Skip the terrible pap - uh, pop - and step back
Derrick A. Smith | USA | 04/18/2001
(3 out of 5 stars)
"Like everyone except Christ, Lee Perry was, after all, human. This set is the second in Trojan's series of two-disc volumes collecting every Upsetter label 45 rpm single the producer leased to the company from 1969 to 1973. As such, it's a look at his technical and musical progression from silly experiments to serious experimentation.
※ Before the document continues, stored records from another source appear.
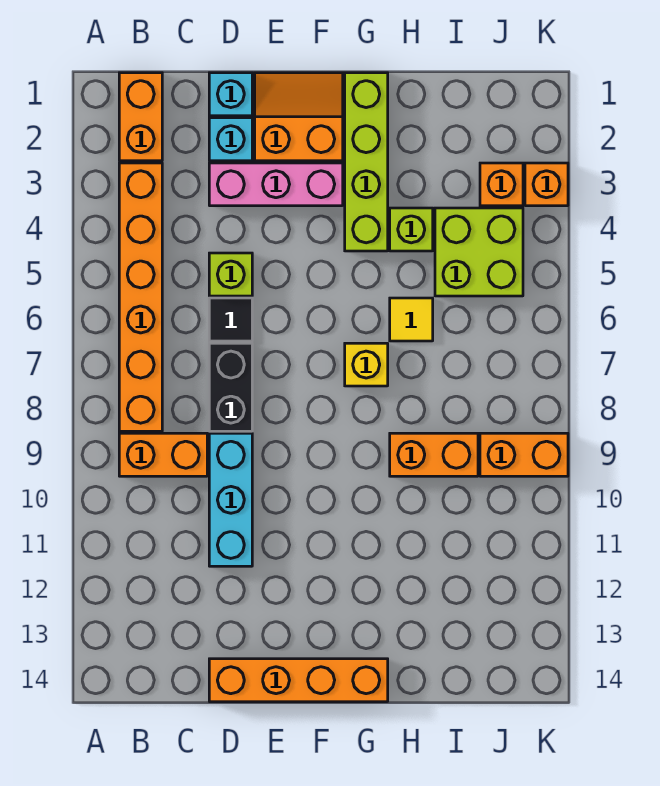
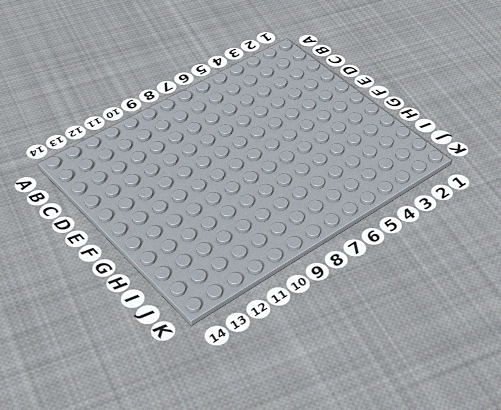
none -> orange brick B1:B2 level 1
none -> orange brick B3:B8 level 1
none -> orange brick B9:C9 level 1

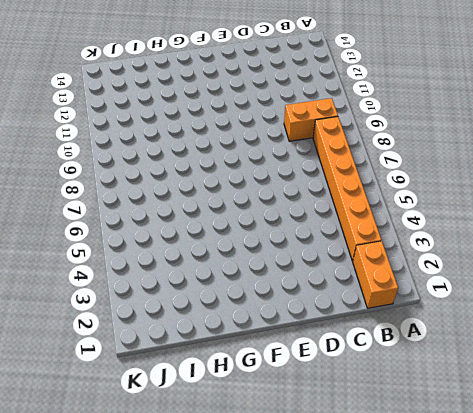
none -> cyan brick D1 level 1
none -> cyan brick D2 level 1
none -> pink brick D3:F3 level 1

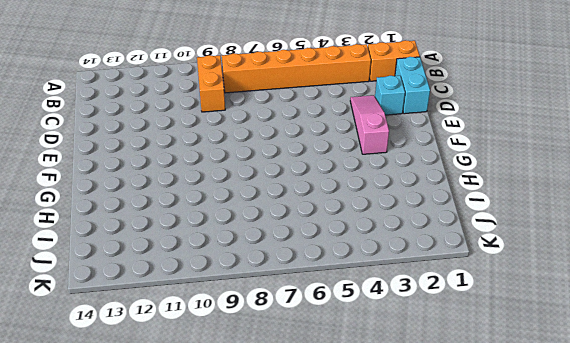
cyan brick C1:D1 level 1 -> cyan brick D1 level 1
pink slope D3:F3 level 1 top F -> pink brick D3:F3 level 1
none -> lime brick D5 level 1
none -> black tile D6 level 1
none -> black brick D7:D8 level 1

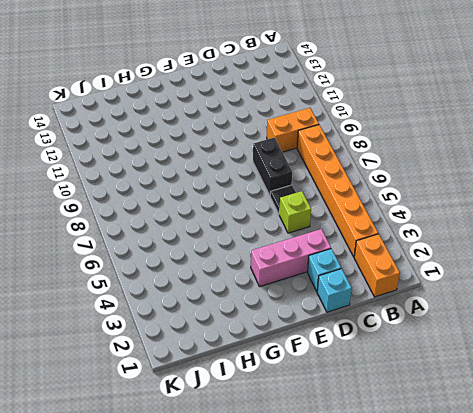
none -> cyan brick D9:D11 level 1
none -> orange brick D14:G14 level 1
none -> orange slope E1:F2 level 1 top 2

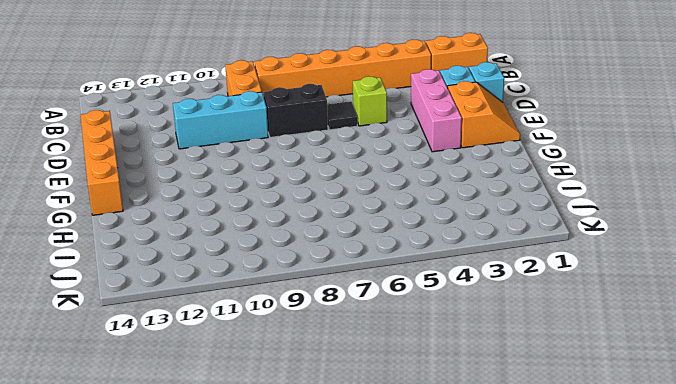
none -> lime brick G1:G4 level 1
none -> yellow brick G7 level 1
none -> lime brick H4 level 1

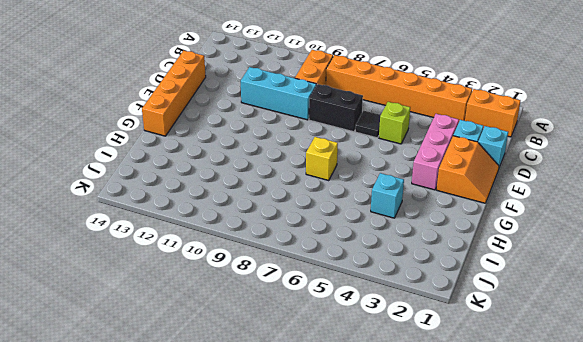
cyan brick H4 level 1 -> lime brick H4 level 1
none -> lime brick G1:G4 level 1
none -> yellow tile H6 level 1
none -> orange brick H9:I9 level 1

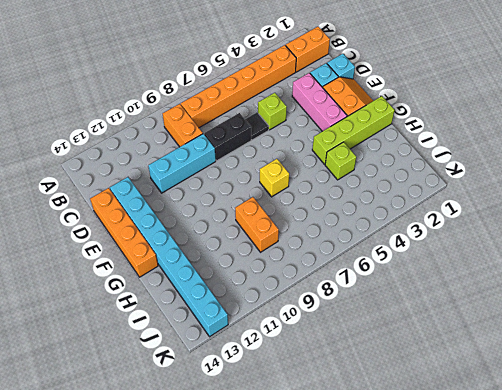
cyan brick D13:K13 level 1 -> none
none -> yellow tile H6 level 1
none -> lime brick I4:J5 level 1
none -> orange brick J3 level 1

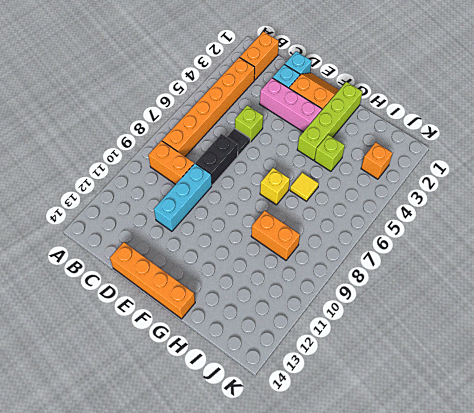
none -> lime brick I4:J5 level 1
none -> orange brick J9:K9 level 1
none -> orange brick K3 level 1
This second volume drops us into the pivotal year of 1970. Scratch is crudely splicing together previous hits into loungy pastiches, perfecting his bass sound, jumping on the DJ bandwagon, divining the hidden talents of Bob Marley and the Wailers, and continuing to record oppressively banal Jamaican pop tunes, while on the side he's running a record shop complete with a bar (where alcohol is not the only intoxicant served.) It's the banal vocal tracks that weigh down this collection, the least of which are covers of Northern Hemisphere hits like "Let it Be" and "Spinning Wheel". But when the Upsetter gathers the Upsetters and lets the tapes roll, later interjecting obscure effects-laden vocals (or overdubbing a hypercharged Dave Barker) or dropping out certain tracks at unexpected moments, all is well and you got yerself some funky, silly, yet edgy classics."